"""

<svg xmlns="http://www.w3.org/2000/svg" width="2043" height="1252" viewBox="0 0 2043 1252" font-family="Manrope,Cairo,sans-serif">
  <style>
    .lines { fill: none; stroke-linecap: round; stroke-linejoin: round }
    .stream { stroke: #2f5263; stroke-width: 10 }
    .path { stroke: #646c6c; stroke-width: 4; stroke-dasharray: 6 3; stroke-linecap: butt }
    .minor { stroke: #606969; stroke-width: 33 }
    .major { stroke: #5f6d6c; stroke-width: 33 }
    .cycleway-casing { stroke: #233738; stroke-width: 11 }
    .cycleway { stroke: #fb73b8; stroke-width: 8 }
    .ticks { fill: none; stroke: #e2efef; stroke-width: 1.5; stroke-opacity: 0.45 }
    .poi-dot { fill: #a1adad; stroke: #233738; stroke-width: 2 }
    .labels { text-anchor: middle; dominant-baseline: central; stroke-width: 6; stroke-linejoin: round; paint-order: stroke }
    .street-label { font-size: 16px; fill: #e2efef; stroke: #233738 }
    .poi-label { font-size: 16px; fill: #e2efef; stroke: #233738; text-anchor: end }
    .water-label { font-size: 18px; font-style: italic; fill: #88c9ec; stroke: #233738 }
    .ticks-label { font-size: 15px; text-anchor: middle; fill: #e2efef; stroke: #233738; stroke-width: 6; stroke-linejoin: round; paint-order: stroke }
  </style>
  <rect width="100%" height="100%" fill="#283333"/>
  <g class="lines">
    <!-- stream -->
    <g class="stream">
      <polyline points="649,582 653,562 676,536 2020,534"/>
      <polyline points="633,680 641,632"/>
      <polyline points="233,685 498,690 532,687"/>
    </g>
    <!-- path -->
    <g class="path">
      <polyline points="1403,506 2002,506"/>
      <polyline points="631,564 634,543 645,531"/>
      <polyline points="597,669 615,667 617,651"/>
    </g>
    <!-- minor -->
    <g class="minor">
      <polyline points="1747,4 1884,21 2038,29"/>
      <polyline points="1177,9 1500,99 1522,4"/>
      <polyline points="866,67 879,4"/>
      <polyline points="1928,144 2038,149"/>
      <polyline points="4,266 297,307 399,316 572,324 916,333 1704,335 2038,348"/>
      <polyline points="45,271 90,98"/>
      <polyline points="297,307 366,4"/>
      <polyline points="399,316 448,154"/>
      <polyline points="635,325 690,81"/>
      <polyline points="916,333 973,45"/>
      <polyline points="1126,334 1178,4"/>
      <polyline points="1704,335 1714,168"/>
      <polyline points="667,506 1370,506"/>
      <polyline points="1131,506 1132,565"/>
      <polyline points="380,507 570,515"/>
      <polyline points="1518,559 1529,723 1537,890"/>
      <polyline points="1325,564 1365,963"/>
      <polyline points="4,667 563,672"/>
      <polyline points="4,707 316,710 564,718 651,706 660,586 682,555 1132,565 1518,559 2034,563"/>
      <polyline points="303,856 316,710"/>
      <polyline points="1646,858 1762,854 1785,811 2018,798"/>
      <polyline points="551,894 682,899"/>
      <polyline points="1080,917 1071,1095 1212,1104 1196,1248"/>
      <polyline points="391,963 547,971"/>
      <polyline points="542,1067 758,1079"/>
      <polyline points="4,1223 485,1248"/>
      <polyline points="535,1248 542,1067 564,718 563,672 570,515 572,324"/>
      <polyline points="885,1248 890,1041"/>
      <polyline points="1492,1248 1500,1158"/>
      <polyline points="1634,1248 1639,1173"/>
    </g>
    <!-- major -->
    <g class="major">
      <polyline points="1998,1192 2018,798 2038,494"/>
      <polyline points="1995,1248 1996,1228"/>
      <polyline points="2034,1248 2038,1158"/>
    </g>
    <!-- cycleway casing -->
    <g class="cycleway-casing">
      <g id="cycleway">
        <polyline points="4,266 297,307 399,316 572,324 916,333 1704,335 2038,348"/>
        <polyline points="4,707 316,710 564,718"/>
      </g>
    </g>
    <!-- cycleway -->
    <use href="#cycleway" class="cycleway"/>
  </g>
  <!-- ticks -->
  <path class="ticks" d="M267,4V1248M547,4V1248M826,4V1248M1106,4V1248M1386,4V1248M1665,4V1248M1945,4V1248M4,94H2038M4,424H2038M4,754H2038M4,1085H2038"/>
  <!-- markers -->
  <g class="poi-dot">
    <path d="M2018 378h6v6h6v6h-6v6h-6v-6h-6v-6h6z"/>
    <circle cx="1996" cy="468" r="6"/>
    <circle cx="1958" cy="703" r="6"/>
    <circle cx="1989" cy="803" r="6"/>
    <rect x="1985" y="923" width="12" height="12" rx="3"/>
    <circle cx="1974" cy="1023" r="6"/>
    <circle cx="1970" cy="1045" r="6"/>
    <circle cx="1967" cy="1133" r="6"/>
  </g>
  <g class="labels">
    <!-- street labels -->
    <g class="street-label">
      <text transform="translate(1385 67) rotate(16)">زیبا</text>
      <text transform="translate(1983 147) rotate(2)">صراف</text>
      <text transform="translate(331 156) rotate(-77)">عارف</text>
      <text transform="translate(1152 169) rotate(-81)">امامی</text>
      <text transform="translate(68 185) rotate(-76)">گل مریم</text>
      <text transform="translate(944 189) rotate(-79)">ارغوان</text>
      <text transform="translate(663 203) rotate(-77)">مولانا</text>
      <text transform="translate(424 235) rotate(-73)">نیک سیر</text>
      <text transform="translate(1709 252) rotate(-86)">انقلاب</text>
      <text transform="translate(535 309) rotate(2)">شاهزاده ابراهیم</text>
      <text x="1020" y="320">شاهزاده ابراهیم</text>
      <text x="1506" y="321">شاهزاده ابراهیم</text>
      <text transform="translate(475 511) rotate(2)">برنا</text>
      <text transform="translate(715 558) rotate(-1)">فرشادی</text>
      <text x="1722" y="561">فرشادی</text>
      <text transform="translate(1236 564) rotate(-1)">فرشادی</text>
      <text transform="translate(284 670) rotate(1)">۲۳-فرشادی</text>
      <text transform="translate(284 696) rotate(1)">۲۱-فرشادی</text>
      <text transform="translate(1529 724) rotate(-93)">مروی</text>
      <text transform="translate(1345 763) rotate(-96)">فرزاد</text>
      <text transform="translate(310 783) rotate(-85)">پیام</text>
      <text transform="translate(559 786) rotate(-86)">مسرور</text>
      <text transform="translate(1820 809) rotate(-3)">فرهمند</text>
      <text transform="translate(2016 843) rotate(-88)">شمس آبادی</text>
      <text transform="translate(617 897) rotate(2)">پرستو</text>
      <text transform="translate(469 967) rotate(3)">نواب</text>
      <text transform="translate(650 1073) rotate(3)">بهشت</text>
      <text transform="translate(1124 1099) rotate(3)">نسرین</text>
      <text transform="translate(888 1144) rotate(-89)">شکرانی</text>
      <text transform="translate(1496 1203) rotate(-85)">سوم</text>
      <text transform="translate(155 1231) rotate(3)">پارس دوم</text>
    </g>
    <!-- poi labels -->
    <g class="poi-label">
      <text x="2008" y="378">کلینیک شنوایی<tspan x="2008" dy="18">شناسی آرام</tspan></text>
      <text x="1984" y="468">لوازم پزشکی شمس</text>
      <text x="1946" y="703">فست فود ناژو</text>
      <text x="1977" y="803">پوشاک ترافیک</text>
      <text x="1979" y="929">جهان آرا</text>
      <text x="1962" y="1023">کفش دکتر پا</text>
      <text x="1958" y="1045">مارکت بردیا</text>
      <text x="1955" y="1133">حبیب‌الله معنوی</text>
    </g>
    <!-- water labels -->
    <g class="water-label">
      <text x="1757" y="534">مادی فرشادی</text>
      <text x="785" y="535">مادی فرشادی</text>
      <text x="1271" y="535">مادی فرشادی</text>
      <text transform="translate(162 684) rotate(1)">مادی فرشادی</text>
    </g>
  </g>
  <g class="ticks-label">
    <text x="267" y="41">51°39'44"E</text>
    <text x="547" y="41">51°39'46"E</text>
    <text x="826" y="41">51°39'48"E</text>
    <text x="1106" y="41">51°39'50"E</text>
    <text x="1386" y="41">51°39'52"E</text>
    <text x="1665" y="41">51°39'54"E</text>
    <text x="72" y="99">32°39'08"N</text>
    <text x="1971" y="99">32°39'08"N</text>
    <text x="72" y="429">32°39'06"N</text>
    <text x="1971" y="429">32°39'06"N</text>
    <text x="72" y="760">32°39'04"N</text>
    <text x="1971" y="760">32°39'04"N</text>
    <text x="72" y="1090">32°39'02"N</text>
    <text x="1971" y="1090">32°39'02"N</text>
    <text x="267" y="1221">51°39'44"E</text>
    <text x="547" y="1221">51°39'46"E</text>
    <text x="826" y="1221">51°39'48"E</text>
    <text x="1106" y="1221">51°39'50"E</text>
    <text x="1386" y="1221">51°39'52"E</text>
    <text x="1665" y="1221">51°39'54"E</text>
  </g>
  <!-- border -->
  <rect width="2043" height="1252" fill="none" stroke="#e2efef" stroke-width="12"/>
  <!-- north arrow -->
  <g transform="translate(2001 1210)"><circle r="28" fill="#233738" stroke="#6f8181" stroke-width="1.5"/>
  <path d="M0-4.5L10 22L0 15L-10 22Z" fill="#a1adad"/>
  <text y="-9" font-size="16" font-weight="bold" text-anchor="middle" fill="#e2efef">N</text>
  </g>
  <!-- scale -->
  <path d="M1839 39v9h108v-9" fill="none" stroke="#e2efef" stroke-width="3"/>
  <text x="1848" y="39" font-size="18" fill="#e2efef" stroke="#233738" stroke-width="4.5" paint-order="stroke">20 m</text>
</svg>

"""

Please tally every line of the entries that holds "lines" and answer with that figure alone.

*Solution for this task*.
2